Dataset entries
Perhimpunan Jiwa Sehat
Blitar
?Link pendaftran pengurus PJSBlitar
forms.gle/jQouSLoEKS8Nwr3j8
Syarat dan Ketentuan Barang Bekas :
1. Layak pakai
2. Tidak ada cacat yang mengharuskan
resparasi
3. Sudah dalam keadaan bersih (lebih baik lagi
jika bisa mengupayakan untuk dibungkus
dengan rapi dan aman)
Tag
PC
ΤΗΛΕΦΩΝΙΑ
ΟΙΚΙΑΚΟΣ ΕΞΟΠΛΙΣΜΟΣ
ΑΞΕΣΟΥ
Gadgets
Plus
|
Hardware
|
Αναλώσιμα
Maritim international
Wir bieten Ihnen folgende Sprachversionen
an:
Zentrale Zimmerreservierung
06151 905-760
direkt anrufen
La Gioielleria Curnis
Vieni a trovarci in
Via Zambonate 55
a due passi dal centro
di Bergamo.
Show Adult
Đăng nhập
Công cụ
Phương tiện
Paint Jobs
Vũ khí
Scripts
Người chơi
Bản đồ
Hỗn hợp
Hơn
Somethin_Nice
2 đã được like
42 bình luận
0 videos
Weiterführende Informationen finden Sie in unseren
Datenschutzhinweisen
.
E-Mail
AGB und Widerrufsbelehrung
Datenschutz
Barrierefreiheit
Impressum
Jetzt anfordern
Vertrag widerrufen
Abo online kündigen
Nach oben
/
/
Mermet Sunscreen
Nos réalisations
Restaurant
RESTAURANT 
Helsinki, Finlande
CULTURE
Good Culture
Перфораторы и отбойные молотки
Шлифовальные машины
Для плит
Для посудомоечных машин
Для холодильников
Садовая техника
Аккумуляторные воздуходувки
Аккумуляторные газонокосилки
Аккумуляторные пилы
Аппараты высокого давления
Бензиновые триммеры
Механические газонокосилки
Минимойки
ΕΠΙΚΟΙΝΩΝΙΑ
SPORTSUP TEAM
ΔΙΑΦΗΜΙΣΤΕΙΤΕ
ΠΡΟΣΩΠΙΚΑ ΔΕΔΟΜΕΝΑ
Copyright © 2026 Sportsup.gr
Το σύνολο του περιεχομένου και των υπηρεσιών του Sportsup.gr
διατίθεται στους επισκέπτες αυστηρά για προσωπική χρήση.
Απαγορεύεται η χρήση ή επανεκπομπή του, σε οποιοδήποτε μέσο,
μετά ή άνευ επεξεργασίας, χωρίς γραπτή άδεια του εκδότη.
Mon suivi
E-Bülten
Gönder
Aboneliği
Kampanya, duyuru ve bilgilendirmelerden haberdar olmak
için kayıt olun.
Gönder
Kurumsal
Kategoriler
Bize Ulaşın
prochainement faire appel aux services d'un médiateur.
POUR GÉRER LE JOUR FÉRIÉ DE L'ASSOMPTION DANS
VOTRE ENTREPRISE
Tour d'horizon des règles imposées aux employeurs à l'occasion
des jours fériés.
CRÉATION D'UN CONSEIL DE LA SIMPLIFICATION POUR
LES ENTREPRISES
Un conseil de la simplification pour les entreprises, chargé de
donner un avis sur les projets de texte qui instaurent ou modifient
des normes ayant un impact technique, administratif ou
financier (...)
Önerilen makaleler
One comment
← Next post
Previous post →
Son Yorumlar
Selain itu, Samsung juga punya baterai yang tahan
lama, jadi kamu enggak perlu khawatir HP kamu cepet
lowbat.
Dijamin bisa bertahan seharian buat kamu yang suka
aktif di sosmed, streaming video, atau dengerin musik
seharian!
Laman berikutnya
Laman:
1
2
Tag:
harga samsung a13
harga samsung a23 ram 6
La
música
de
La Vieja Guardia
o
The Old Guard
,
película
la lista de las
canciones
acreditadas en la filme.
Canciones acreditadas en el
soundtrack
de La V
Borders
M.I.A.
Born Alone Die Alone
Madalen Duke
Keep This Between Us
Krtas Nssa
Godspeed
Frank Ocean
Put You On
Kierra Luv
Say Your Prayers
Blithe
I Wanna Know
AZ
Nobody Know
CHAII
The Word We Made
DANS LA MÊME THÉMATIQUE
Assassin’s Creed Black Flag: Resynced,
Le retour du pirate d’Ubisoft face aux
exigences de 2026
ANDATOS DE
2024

* [Exercise details] Your reply should be an exact copy of every line from the line with "Canciones acreditadas en el" through the final line of the data, and nothing more.

* [Task response]
Canciones acreditadas en el
soundtrack
de La V
Borders
M.I.A.
Born Alone Die Alone
Madalen Duke
Keep This Between Us
Krtas Nssa
Godspeed
Frank Ocean
Put You On
Kierra Luv
Say Your Prayers
Blithe
I Wanna Know
AZ
Nobody Know
CHAII
The Word We Made
DANS LA MÊME THÉMATIQUE
Assassin’s Creed Black Flag: Resynced,
Le retour du pirate d’Ubisoft face aux
exigences de 2026
ANDATOS DE
2024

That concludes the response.